→ **Problem requirements**
Swap "city" for "town" throughout the rows below and write them out again with nothing else changed. Leave the pictures out of your answer.

Collection entries:
* start *

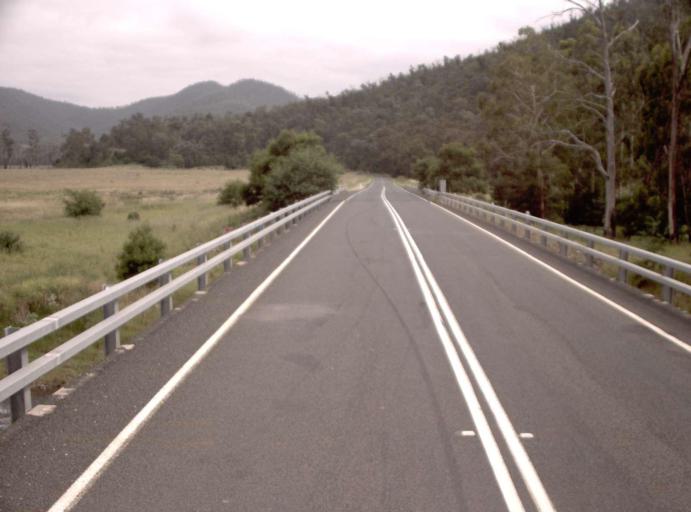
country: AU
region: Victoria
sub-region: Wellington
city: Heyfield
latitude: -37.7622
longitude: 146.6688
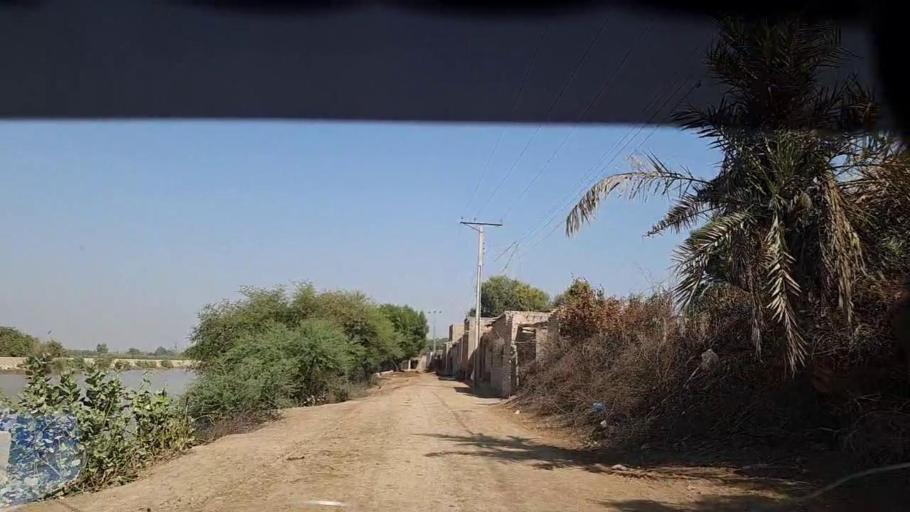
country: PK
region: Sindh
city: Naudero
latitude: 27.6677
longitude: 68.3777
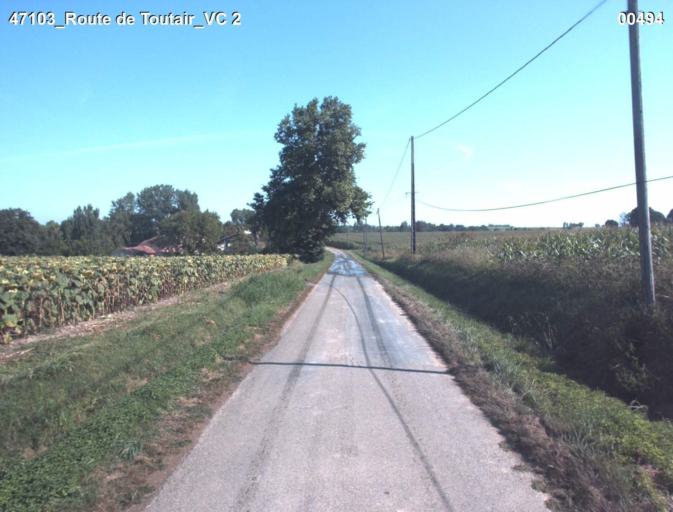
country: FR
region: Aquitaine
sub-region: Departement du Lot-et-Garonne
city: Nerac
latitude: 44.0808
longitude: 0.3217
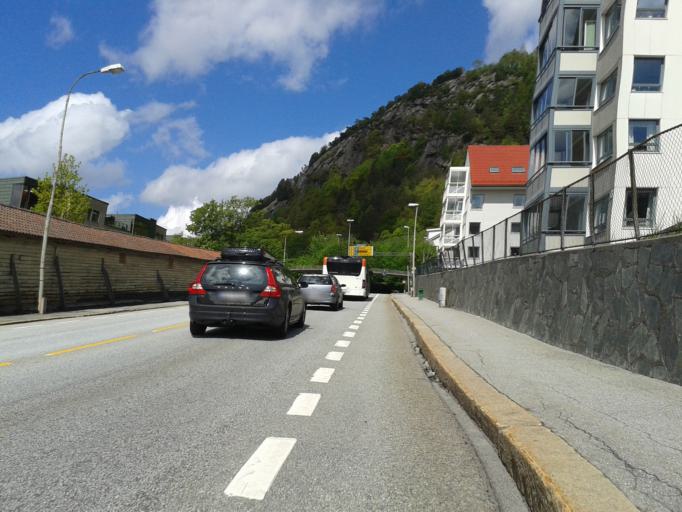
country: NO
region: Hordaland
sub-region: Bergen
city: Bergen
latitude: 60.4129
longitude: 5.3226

* end *

→ **Reply**
country: AU
region: Victoria
sub-region: Wellington
town: Heyfield
latitude: -37.7622
longitude: 146.6688
country: PK
region: Sindh
town: Naudero
latitude: 27.6677
longitude: 68.3777
country: FR
region: Aquitaine
sub-region: Departement du Lot-et-Garonne
town: Nerac
latitude: 44.0808
longitude: 0.3217
country: NO
region: Hordaland
sub-region: Bergen
town: Bergen
latitude: 60.4129
longitude: 5.3226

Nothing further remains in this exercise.